Saved data entries:
<<<<

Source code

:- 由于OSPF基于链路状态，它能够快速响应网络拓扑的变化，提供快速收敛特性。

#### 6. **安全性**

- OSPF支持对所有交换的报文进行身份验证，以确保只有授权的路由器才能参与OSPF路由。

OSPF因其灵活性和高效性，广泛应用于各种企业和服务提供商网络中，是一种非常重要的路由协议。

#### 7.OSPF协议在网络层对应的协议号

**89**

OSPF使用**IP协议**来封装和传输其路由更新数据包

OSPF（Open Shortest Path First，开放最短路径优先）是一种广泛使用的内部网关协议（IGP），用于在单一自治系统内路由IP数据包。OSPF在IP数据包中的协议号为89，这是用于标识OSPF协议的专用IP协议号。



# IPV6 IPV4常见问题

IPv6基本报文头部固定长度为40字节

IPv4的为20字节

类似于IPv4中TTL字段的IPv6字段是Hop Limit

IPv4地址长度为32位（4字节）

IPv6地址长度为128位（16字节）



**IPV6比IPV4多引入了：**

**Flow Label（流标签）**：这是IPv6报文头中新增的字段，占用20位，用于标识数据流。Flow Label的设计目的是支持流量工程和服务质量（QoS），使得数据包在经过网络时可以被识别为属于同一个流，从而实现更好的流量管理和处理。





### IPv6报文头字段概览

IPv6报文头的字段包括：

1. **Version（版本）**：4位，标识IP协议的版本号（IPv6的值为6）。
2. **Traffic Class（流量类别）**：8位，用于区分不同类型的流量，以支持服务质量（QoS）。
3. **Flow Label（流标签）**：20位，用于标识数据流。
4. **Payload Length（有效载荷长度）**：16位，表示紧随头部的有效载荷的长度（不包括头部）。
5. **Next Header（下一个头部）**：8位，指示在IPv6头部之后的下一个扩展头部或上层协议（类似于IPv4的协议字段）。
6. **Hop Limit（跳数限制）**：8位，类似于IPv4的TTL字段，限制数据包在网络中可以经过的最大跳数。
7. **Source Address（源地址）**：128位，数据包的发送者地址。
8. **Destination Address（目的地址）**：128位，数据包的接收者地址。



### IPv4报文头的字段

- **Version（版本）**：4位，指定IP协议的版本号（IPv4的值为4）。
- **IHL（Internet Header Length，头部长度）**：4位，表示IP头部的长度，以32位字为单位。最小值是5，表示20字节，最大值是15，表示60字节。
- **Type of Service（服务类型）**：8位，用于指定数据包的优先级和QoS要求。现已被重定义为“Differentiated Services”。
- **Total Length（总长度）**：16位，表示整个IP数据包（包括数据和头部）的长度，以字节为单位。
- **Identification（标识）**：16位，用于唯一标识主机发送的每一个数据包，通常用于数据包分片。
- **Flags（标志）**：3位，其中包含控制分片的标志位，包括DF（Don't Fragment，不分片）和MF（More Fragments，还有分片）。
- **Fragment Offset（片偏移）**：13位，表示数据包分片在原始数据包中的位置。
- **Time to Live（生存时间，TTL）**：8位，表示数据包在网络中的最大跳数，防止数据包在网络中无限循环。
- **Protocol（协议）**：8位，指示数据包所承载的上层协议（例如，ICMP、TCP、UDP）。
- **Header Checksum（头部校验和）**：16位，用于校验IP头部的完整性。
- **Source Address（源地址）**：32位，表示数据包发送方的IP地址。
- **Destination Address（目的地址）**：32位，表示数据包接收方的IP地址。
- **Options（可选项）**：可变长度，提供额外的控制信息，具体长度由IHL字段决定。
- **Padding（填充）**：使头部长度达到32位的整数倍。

>>>>

## Your objective
Beginning with the line that holds "- **Source Address（源地址）**：32位，表示数据包发送方的IP地址。", please give again each line exactly until the records end, and include that final line.

## Answer to the exercise
- **Source Address（源地址）**：32位，表示数据包发送方的IP地址。
- **Destination Address（目的地址）**：32位，表示数据包接收方的IP地址。
- **Options（可选项）**：可变长度，提供额外的控制信息，具体长度由IHL字段决定。
- **Padding（填充）**：使头部长度达到32位的整数倍。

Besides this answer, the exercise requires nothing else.